La pulizia delle cucina professionali

Quando si lavora in un ambiente professionale, l’igiene della cucina e la pulizia delle attrezzature è molto importante. In particolare, gli standard imposti dall’HACCP sono rivolti a fornire la sicurezza alimentare lungo tutta la catena di produzione del cibo. Questo approccio, è sicuramente il migliore da seguire per le aziende che vogliono distinguersi per qualità del servizio.

Tuttavia, la contaminazione dei cibi tramite la sporcizia è più comune di quello che si pensa. Grasso e batteri stanti accumulati, sono inevitabilmente un problema quando si tratta di contaminazione da sporcizia, quindi la loro eliminazione è molto importante. Il modo migliore per evitare questo tipo di problematiche, è sicuramente quello di pianificare una serie di pulizie periodiche più approfondite per pulire in modo efficiente quelle parti della cucina che non sempre si possono pulire su base giornaliera.

Le cucine inox professionali per esempio, offrono sempre la possibilità di smontare le basi e parti della loro struttura per facilitare le operazioni di pulizia più approfondite. Un fornitore di attrezzature alberghiere con molta esperienza, è in grado di fornirvi tutte le informazioni necessarie a completare nel migliore dei modi le operazioni di pulizie e a consigliarvi la giusta sequenza di azioni da compiere.

Qui di seguito, grazie alla collaborazione degli addetti al servizio clienti di Gastrodomus, abbiamo descritto un esempio di piano lavoro per una cucina. Gastrodomus è uno degli e-commerce più forniti in Italia per attrezzature inerenti il settore professionale. All’interno delle pagine del suo negozio online, sono presenti attrezzature sia per cucine di grandi dimensione che per pizzerie o hotel. Grazie all’apporto del personale del servizio clienti, è possibile usufruire di tutte le informazioni necessarie a scegliere la migliore attrezzatura in base alle proprie esigenze.
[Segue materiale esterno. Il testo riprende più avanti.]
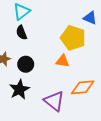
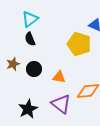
orange triangle: (63, 61) -> (59, 77), moved
black star: (19, 90) -> (28, 109), moved

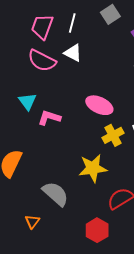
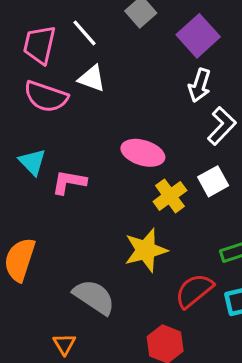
white line: (72, 23) -> (85, 33), turned -48

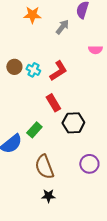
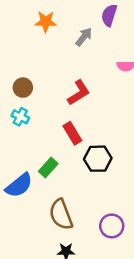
cyan cross: (33, 70) -> (20, 117), moved
purple circle: (89, 164) -> (112, 226), moved

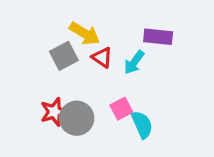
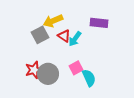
yellow arrow: (85, 34) -> (53, 21), turned 126
cyan arrow: (134, 62) -> (75, 39), moved

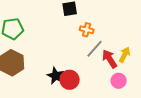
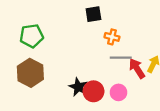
gray line: (95, 49) -> (121, 58), turned 48
pink circle: (119, 81) -> (118, 92), moved

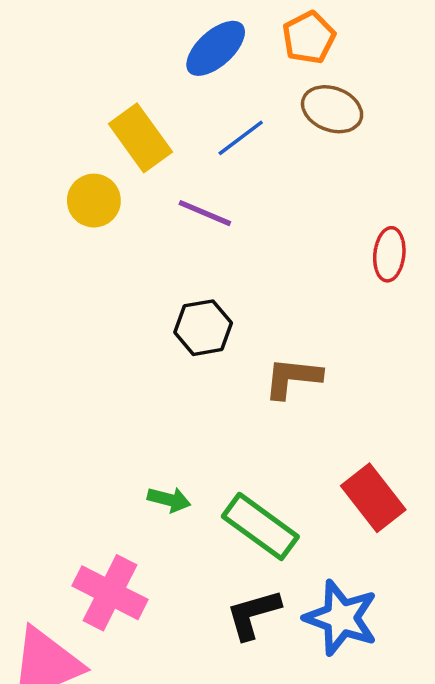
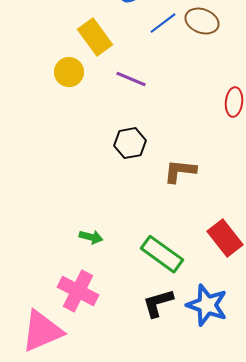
blue line: (241, 138) -> (163, 23), moved
green arrow: (169, 500) -> (91, 237), moved

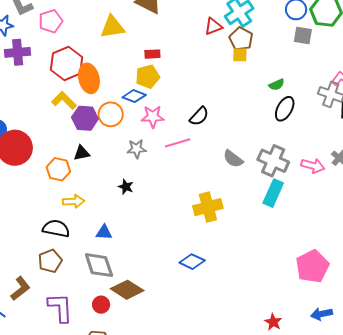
Come procedere a pulire una cucina professionale

In primo luogo, i vari elettrodomestici della cucina devono essere smontati. In questo modo, le parti che sono incrostate di grasso o di cibo rappreso sono più facilmente raggiungibili. Per rimuovere il grasso stantio, è anche possibile immergere l’intero pezzo in un contenitore ricolmo di liquido sgrassante. Questa operazione, che viene eseguita sui filtri del grasso, sui vassoi per il forno o le piastre del grill dovrebbe essere pianificata almeno tre o quattro volte in un anno. Una volta che si sono smontati tutti i pezzi, si dovranno immergere nel liquido sgrassante per la durata del tempo prestabilita sulla confezione.
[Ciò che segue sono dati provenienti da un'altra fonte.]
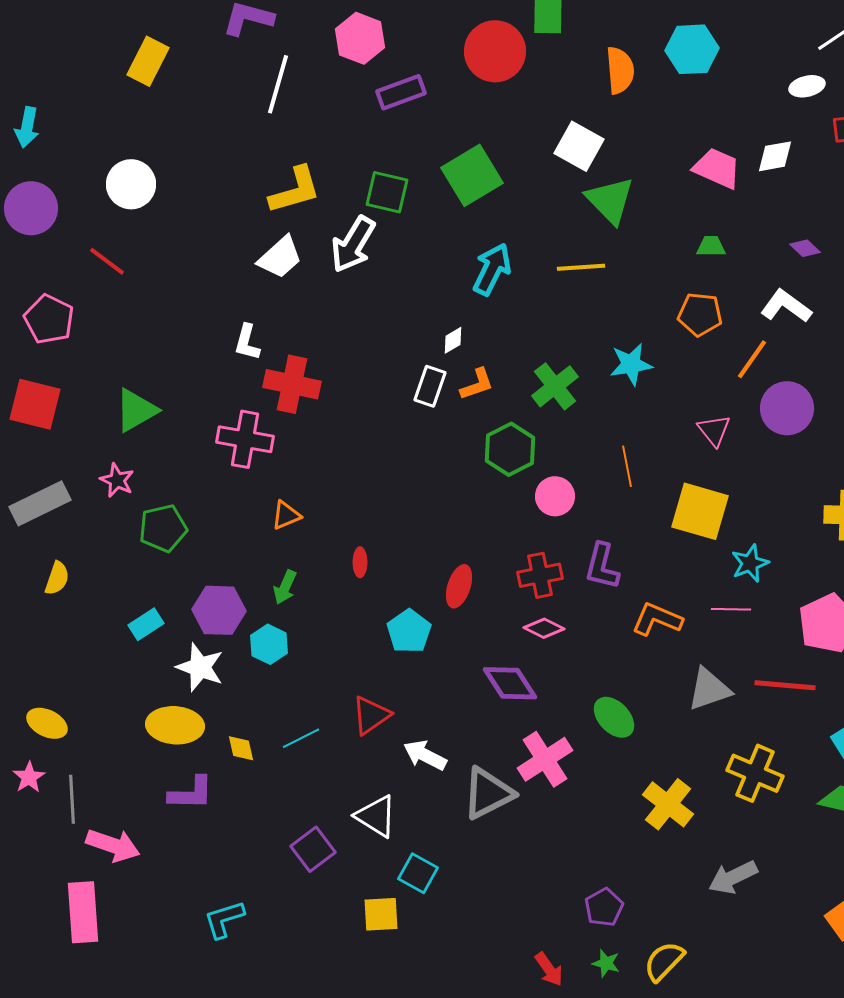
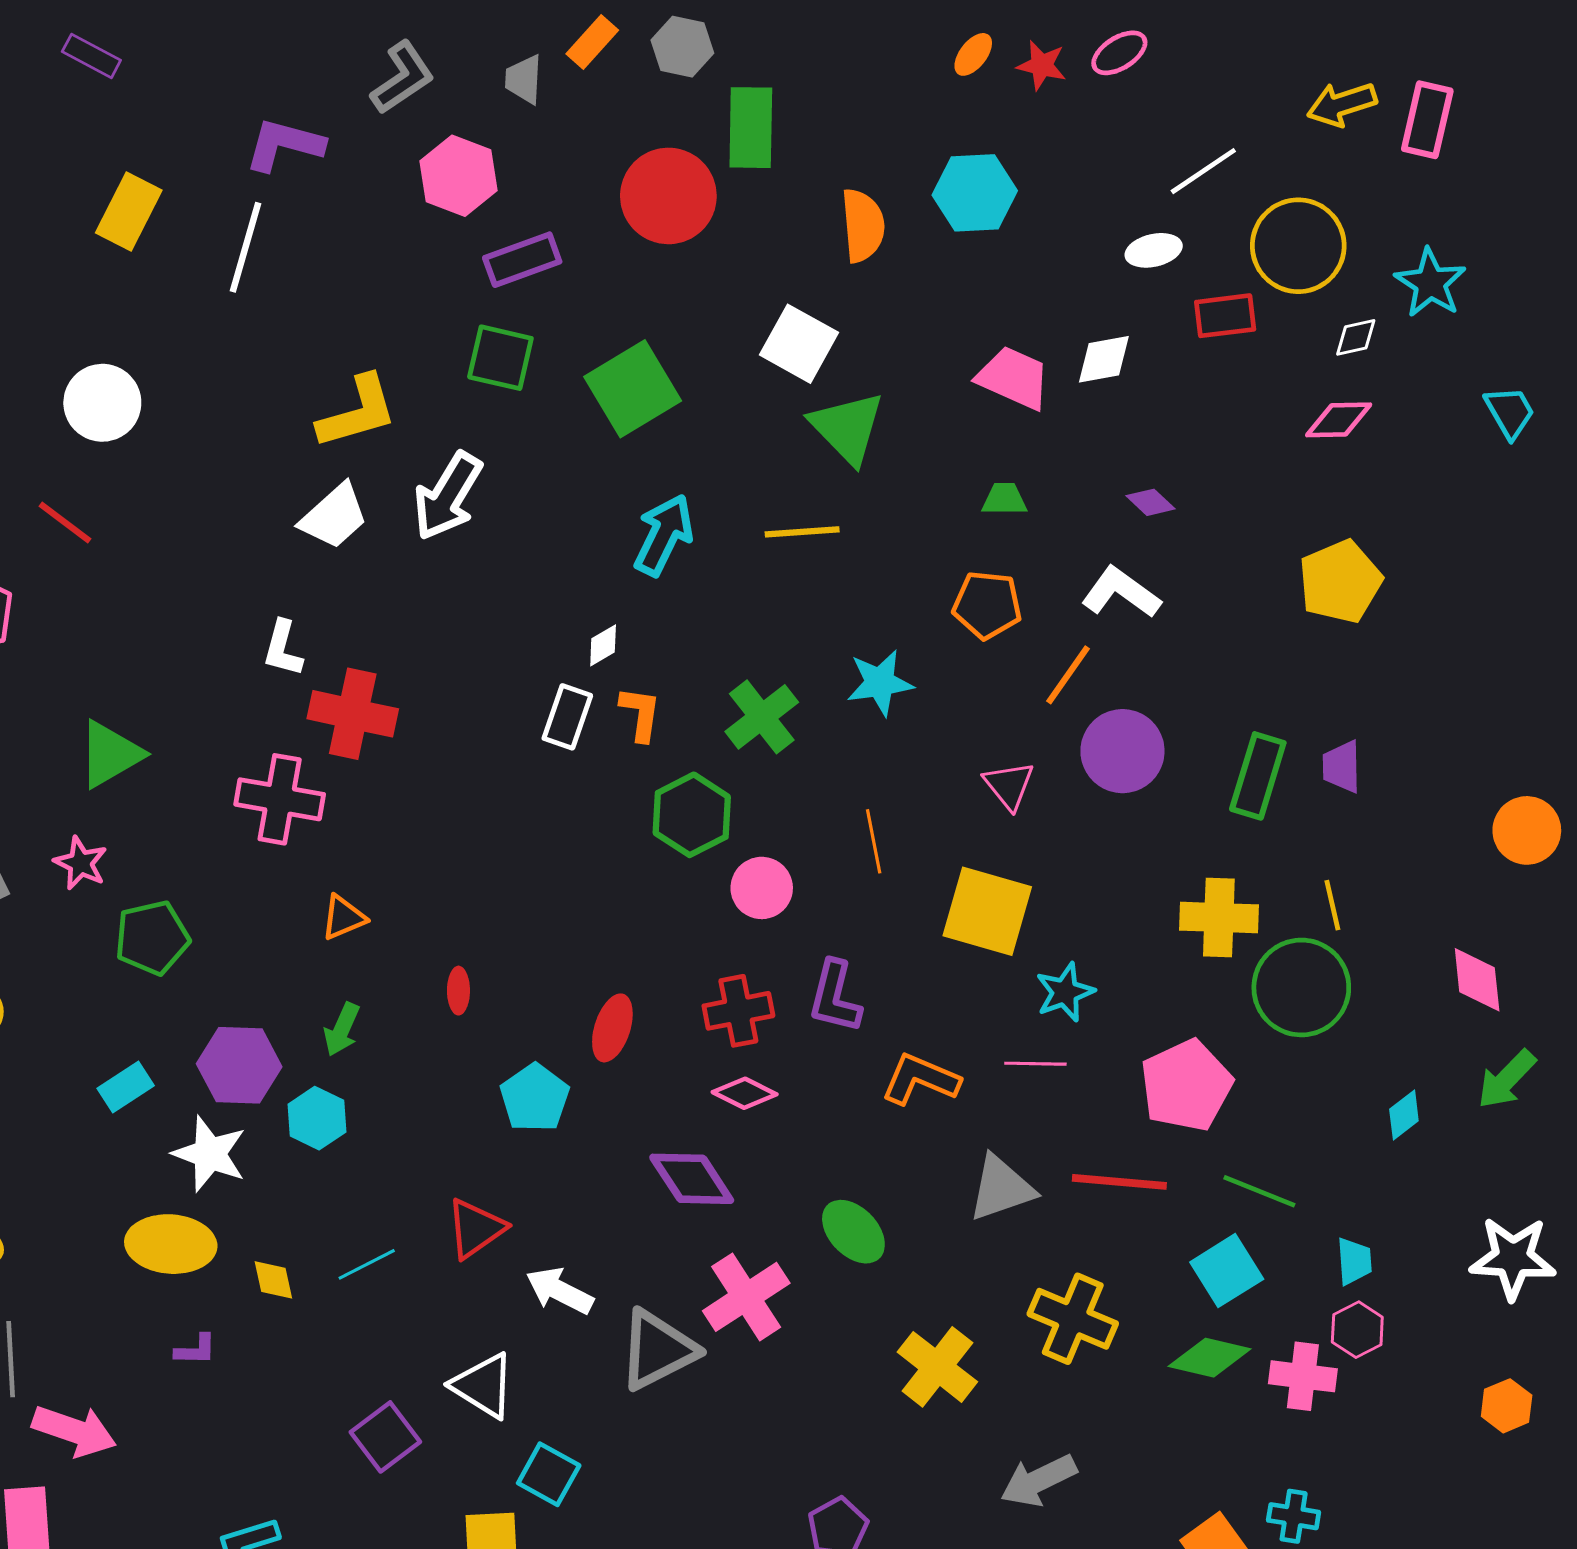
white line: (278, 84) -> (245, 247), moved
green square: (387, 192) -> (500, 358), moved
orange L-shape: (477, 384) -> (640, 714), turned -63
purple L-shape: (191, 793) -> (196, 1350), size x0.6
Nel frattempo che i pezzi si sgrassano, ci si può preparare alla pulizia delle pareti e delle zone circostanti la cucina. Per evitare problemi, è bene verificare che tutte le prese e i cavi elettrici siano ben isolati e sollevati da terra. In questo modo, si evitano cortocircuiti e interruzioni di corrente dovute allo scatto del salvavita della cucina. Per ridurre il disordine e l’ingombro delle attrezzature durante le operazioni di pulizia, i pezzi più ingombranti possono essere puliti al di fuori della cucina. Dove è possibile, l’attrezzatura viene staccata dalle pareti per eseguire una pulizia accurata anche delle parti che normalmente sono nascoste alla vista.

Mediante spazzole o raschietti, dopo l’applicazione di liquidi sgrassanti e igienizzanti si possono pulire tutte le pareti o superfici libere. Le parete e le superfici sono lavate mediante il vapore, così da sgrassare e igienizzare al meglio. Una volta che questa operazione è stata completata, si può procedere al montaggio e al riposizionamento di tutti i pezzi. Come ultimo, vengono puliti i pavimenti e tutte le soglie delle porte. Per pulire queste aree, si utilizzano macchinari a vapore e detergenti sgrassanti.

Al termine del lavoro di pulizia, si può procedere a buttare tutti i materiali di scarto e a verificare che le procedure di pulizia sono state eseguite nel migliore dei modi. Spesso, le operazioni di pulizia sono eseguite nei giorni di riposo o di pausa dal lavoro. Infatti, la conclusione delle operazioni può durare anche più di una giornata di lavoro e rendere inutilizzabile parte della cucina.